▸ **DIRECTIONS**:
Where does the string "permet" occur in the entries below? Copy every line where it does.

::: EXERCISE MATERIAL :::

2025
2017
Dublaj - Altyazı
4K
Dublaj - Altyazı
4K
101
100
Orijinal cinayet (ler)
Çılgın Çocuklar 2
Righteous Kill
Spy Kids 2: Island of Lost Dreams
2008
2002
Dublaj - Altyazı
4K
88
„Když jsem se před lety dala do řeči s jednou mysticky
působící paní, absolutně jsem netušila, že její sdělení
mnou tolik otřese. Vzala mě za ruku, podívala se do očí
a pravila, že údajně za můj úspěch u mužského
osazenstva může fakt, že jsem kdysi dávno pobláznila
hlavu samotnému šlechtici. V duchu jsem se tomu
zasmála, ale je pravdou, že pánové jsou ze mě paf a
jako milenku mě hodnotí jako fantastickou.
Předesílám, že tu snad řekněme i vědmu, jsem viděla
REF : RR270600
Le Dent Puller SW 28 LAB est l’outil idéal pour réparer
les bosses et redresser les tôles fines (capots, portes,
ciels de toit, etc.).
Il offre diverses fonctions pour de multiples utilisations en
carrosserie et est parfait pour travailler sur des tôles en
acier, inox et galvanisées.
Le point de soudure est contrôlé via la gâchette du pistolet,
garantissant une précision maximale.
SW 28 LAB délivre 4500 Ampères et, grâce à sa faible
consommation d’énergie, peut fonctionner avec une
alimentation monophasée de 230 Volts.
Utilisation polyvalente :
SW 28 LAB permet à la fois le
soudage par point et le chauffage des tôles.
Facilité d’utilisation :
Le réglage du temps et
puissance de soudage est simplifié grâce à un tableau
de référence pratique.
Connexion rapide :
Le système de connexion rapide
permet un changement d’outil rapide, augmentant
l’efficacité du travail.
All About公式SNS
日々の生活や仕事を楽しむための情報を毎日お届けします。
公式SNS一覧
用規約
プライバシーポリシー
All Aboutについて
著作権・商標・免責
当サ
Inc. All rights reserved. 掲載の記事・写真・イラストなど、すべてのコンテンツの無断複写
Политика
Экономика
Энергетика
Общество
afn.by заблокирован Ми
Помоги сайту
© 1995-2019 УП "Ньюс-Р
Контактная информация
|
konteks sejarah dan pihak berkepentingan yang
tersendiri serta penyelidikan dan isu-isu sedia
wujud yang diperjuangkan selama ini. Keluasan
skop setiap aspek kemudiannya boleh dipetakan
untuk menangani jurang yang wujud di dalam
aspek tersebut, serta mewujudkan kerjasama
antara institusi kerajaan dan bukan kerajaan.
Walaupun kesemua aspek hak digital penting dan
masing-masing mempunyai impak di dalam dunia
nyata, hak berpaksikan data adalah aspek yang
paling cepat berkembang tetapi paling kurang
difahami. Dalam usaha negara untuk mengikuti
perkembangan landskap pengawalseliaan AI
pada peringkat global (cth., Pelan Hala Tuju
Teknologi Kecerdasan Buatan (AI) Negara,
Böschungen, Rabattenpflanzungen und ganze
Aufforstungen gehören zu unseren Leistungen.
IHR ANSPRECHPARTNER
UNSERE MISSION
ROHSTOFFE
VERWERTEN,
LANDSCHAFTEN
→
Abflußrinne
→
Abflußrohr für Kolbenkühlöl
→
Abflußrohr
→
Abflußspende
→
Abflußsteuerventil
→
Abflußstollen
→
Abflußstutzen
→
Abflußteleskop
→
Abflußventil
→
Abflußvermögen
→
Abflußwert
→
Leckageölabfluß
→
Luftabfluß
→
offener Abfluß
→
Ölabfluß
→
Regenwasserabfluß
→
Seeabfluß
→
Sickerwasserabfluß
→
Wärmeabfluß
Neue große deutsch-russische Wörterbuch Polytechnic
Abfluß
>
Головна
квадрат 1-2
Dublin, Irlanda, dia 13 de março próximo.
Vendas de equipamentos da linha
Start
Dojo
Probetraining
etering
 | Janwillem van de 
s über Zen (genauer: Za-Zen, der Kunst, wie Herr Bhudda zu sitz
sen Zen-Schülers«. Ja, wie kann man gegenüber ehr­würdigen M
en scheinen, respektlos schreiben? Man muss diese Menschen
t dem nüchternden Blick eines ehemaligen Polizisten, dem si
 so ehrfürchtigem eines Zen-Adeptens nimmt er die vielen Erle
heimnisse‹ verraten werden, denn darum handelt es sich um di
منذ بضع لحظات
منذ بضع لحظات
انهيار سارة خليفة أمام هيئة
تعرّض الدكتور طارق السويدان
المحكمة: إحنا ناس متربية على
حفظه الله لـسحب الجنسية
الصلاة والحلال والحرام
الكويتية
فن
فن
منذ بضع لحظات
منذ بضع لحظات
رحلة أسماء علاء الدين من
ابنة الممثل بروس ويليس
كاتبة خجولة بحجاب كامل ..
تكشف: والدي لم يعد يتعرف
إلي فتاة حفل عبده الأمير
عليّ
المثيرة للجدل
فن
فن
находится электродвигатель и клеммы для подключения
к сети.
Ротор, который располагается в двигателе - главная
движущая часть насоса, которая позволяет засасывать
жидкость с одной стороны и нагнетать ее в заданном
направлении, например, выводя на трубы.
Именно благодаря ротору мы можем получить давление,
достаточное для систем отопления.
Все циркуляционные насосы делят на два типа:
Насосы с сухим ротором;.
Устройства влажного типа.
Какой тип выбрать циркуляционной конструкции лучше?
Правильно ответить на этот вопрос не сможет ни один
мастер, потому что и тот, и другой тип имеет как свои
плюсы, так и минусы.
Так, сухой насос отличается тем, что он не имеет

:::

▸ **EXERCISE RESULT**:
SW 28 LAB permet à la fois le
permet un changement d’outil rapide, augmentant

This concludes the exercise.